What you have to do: Please decide whether each statement below agrees with the passage on preparing wood for stain, answering yes or no and quoting the passage's deciding words. 1. Stains and coloring can hide defects in the wood. 2. Sanding the surfaces to 220 grit is marked as an optional step. 3. Joints are the most common source of large voids or defects.

Selected extract:
—————
Instead of very fine scratches that you can barely see, those formerly faint lines can now be seen from outer space. Don’t make the mistake of thinking that you can hide defects with stains and coloring.
You can’t, and you will actually make things worse. So, what do you do to prepare your wood before you apply the stain? Here are the steps, and I will explain each of them in more detail later in the post.
- Fill Any Large Voids and Sand Flush
- Sand the Surfaces to 220 Grit
- Fill the Grain (Optional)
- Check for Surface Scratches and Mark Them
- Remove All Scratches Down to 220 Grit
- Break Any Sharp Corners
- Use a Pre-Stain if Needed
See Also: A Beginners Guide to Woodworking
Fill Any Large Voids and Sand Flush
The first step to preparing your project is to fill any large voids or defects. Sometimes, as you build a project, you end up with some bigger defects that need to be filled. These can come from a lot of places.
The most common are your joints. In the beginning, making really tight joints can seem like a lifelong challenge. It can be, but over time you will get better. Right now however, your fine lines can be made nearly invisible with a little bit of wood filler.
—————
Saved entries
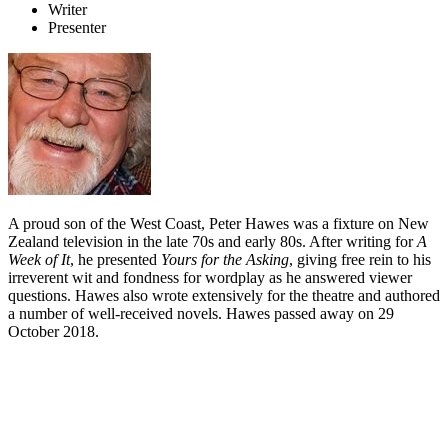
Writer
Presenter
A proud son of the West Coast, Peter Hawes was a fixture on New
Zealand television in the late 70s and early 80s. After writing for
A
Week of It
, he presented
Yours for the Asking
, giving free rein to his
irreverent wit and fondness for wordplay as he answered viewer
questions. Hawes also wrote extensively for the theatre and authored
a number of well-received novels. Hawes passed away on 29
October 2018.
Biography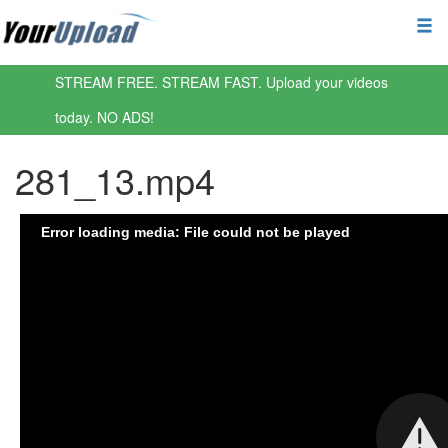
STREAM FREE. STREAM FAST. Upload your videos
today. NO ADS!
281_13.mp4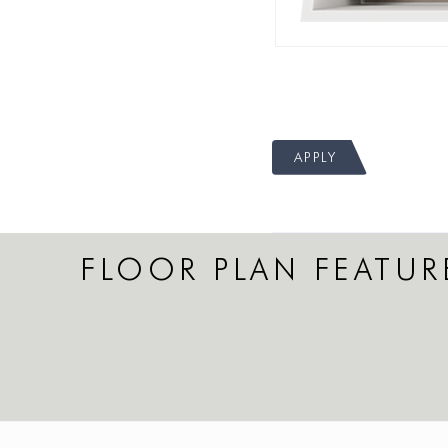
APPLY
FLOOR PLAN FEATUR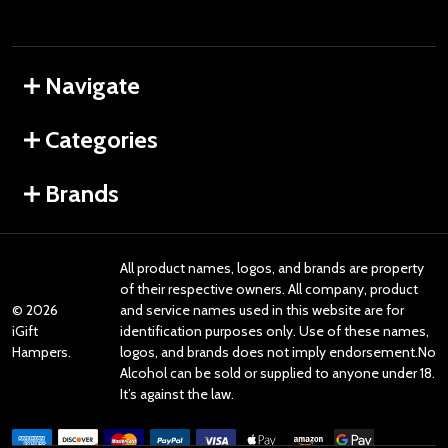
Navigate
Categories
Brands
All product names, logos, and brands are property
of their respective owners. All company, product
©
2026
and service names used in this website are for
iGift
identification purposes only. Use of these names,
Hampers.
logos, and brands does not imply endorsement.No
Alcohol can be sold or supplied to anyone under 18.
It’s against the law.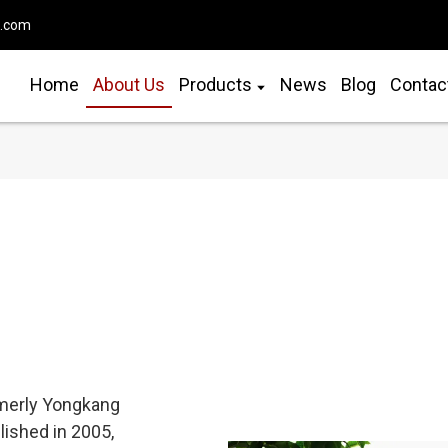
o.com
Home
About Us
Products
News
Blog
Contac
ormerly Yongkang
blished in 2005,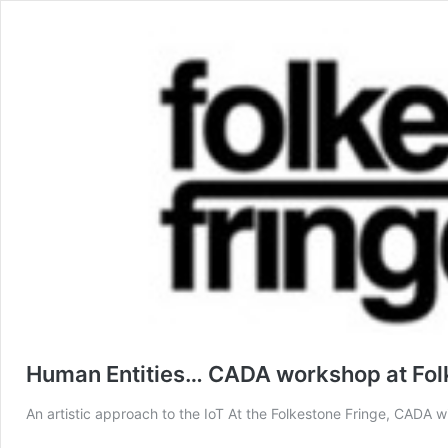
Human Entities… CADA workshop at Fol
An artistic approach to the IoT At the Folkestone Fringe, CADA w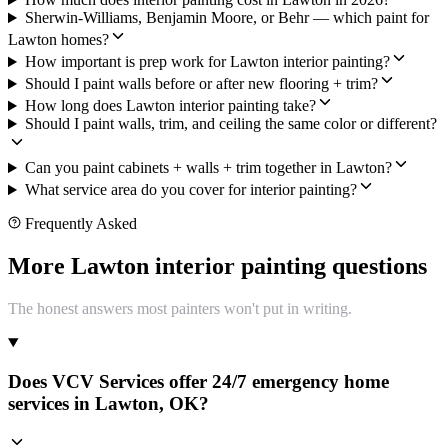
Sherwin-Williams, Benjamin Moore, or Behr — which paint for
Lawton homes?
How important is prep work for Lawton interior painting?
Should I paint walls before or after new flooring + trim?
How long does Lawton interior painting take?
Should I paint walls, trim, and ceiling the same color or different?
Can you paint cabinets + walls + trim together in Lawton?
What service area do you cover for interior painting?
Frequently Asked
More Lawton interior painting questions
The honest answers most painters won't put in writing.
Does VCV Services offer 24/7 emergency home
services in Lawton, OK?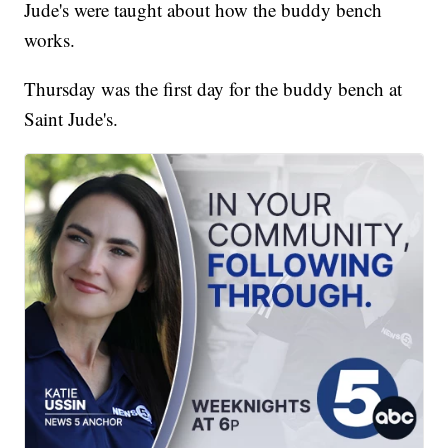
Jude's were taught about how the buddy bench
works.
Thursday was the first day for the buddy bench at
Saint Jude's.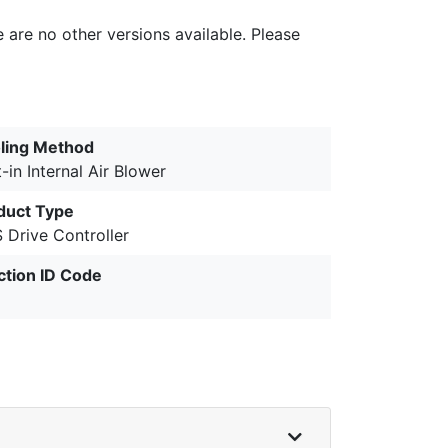
e are no other versions available. Please
ling Method
t-in Internal Air Blower
duct Type
 Drive Controller
ction ID Code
—————
Reply to the task:
1. No: "Don’t make the mistake of thinking that you can hide defects with stains and coloring."
2. No: "Sand the Surfaces to 220 Grit" carries no optional mark, while "Fill the Grain (Optional)" does.
3. Yes: "The most common are your joints."